Pictures with circuit source files:
###

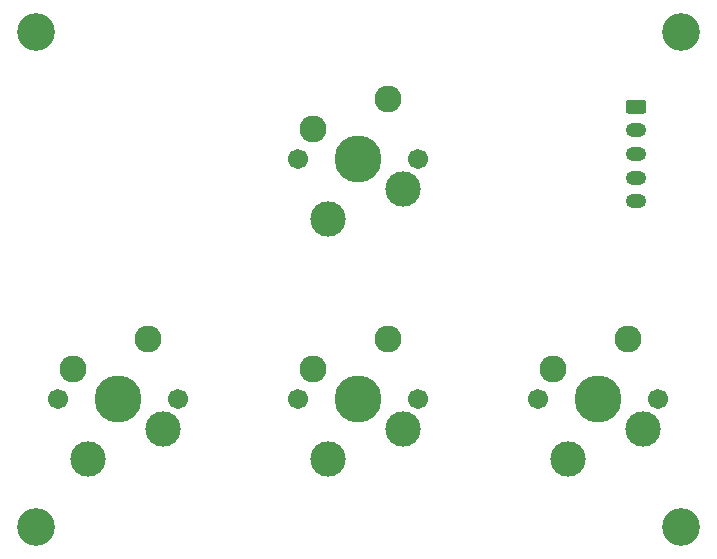
<source format=gts>
%TF.GenerationSoftware,KiCad,Pcbnew,(5.1.12)-1*%
%TF.CreationDate,2021-12-29T15:11:16-05:00*%
%TF.ProjectId,4keymacropad,346b6579-6d61-4637-926f-7061642e6b69,rev?*%
%TF.SameCoordinates,Original*%
%TF.FileFunction,Soldermask,Top*%
%TF.FilePolarity,Negative*%
%FSLAX46Y46*%
G04 Gerber Fmt 4.6, Leading zero omitted, Abs format (unit mm)*
G04 Created by KiCad (PCBNEW (5.1.12)-1) date 2021-12-29 15:11:16*
%MOMM*%
%LPD*%
G01*
G04 APERTURE LIST*
%ADD10C,3.200000*%
%ADD11O,1.750000X1.200000*%
%ADD12C,3.000000*%
%ADD13C,2.286000*%
%ADD14C,3.987800*%
%ADD15C,1.701800*%
G04 APERTURE END LIST*
D10*
%TO.C,REF\u002A\u002A*%
X107315000Y-69850000D03*
%TD*%
%TO.C,REF\u002A\u002A*%
X161925000Y-111760000D03*
%TD*%
%TO.C,REF\u002A\u002A*%
X161925000Y-69850000D03*
%TD*%
%TO.C,REF\u002A\u002A*%
X107315000Y-111760000D03*
%TD*%
%TO.C,J1*%
G36*
G01*
X157489999Y-75600000D02*
X158740001Y-75600000D01*
G75*
G02*
X158990000Y-75849999I0J-249999D01*
G01*
X158990000Y-76550001D01*
G75*
G02*
X158740001Y-76800000I-249999J0D01*
G01*
X157489999Y-76800000D01*
G75*
G02*
X157240000Y-76550001I0J249999D01*
G01*
X157240000Y-75849999D01*
G75*
G02*
X157489999Y-75600000I249999J0D01*
G01*
G37*
D11*
X158115000Y-78200000D03*
X158115000Y-80200000D03*
X158115000Y-82200000D03*
X158115000Y-84200000D03*
%TD*%
D12*
%TO.C,SW1*%
X132080000Y-85725000D03*
X138430000Y-83185000D03*
D13*
X137160000Y-75565000D03*
D14*
X134620000Y-80645000D03*
D13*
X130810000Y-78105000D03*
D15*
X139700000Y-80645000D03*
X129540000Y-80645000D03*
%TD*%
%TO.C,SW2*%
X109220000Y-100965000D03*
X119380000Y-100965000D03*
D13*
X110490000Y-98425000D03*
D14*
X114300000Y-100965000D03*
D13*
X116840000Y-95885000D03*
D12*
X118110000Y-103505000D03*
X111760000Y-106045000D03*
%TD*%
D15*
%TO.C,SW3*%
X129540000Y-100965000D03*
X139700000Y-100965000D03*
D13*
X130810000Y-98425000D03*
D14*
X134620000Y-100965000D03*
D13*
X137160000Y-95885000D03*
D12*
X138430000Y-103505000D03*
X132080000Y-106045000D03*
%TD*%
%TO.C,SW4*%
X152400000Y-106045000D03*
X158750000Y-103505000D03*
D13*
X157480000Y-95885000D03*
D14*
X154940000Y-100965000D03*
D13*
X151130000Y-98425000D03*
D15*
X160020000Y-100965000D03*
X149860000Y-100965000D03*
%TD*%
M02*

</source>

###

Task to complete – Every line above should be returned word for word, with the pictures left behind.

Written response –
<source format=gts>
%TF.GenerationSoftware,KiCad,Pcbnew,(5.1.12)-1*%
%TF.CreationDate,2021-12-29T15:11:16-05:00*%
%TF.ProjectId,4keymacropad,346b6579-6d61-4637-926f-7061642e6b69,rev?*%
%TF.SameCoordinates,Original*%
%TF.FileFunction,Soldermask,Top*%
%TF.FilePolarity,Negative*%
%FSLAX46Y46*%
G04 Gerber Fmt 4.6, Leading zero omitted, Abs format (unit mm)*
G04 Created by KiCad (PCBNEW (5.1.12)-1) date 2021-12-29 15:11:16*
%MOMM*%
%LPD*%
G01*
G04 APERTURE LIST*
%ADD10C,3.200000*%
%ADD11O,1.750000X1.200000*%
%ADD12C,3.000000*%
%ADD13C,2.286000*%
%ADD14C,3.987800*%
%ADD15C,1.701800*%
G04 APERTURE END LIST*
D10*
%TO.C,REF\u002A\u002A*%
X107315000Y-69850000D03*
%TD*%
%TO.C,REF\u002A\u002A*%
X161925000Y-111760000D03*
%TD*%
%TO.C,REF\u002A\u002A*%
X161925000Y-69850000D03*
%TD*%
%TO.C,REF\u002A\u002A*%
X107315000Y-111760000D03*
%TD*%
%TO.C,J1*%
G36*
G01*
X157489999Y-75600000D02*
X158740001Y-75600000D01*
G75*
G02*
X158990000Y-75849999I0J-249999D01*
G01*
X158990000Y-76550001D01*
G75*
G02*
X158740001Y-76800000I-249999J0D01*
G01*
X157489999Y-76800000D01*
G75*
G02*
X157240000Y-76550001I0J249999D01*
G01*
X157240000Y-75849999D01*
G75*
G02*
X157489999Y-75600000I249999J0D01*
G01*
G37*
D11*
X158115000Y-78200000D03*
X158115000Y-80200000D03*
X158115000Y-82200000D03*
X158115000Y-84200000D03*
%TD*%
D12*
%TO.C,SW1*%
X132080000Y-85725000D03*
X138430000Y-83185000D03*
D13*
X137160000Y-75565000D03*
D14*
X134620000Y-80645000D03*
D13*
X130810000Y-78105000D03*
D15*
X139700000Y-80645000D03*
X129540000Y-80645000D03*
%TD*%
%TO.C,SW2*%
X109220000Y-100965000D03*
X119380000Y-100965000D03*
D13*
X110490000Y-98425000D03*
D14*
X114300000Y-100965000D03*
D13*
X116840000Y-95885000D03*
D12*
X118110000Y-103505000D03*
X111760000Y-106045000D03*
%TD*%
D15*
%TO.C,SW3*%
X129540000Y-100965000D03*
X139700000Y-100965000D03*
D13*
X130810000Y-98425000D03*
D14*
X134620000Y-100965000D03*
D13*
X137160000Y-95885000D03*
D12*
X138430000Y-103505000D03*
X132080000Y-106045000D03*
%TD*%
%TO.C,SW4*%
X152400000Y-106045000D03*
X158750000Y-103505000D03*
D13*
X157480000Y-95885000D03*
D14*
X154940000Y-100965000D03*
D13*
X151130000Y-98425000D03*
D15*
X160020000Y-100965000D03*
X149860000Y-100965000D03*
%TD*%
M02*

</source>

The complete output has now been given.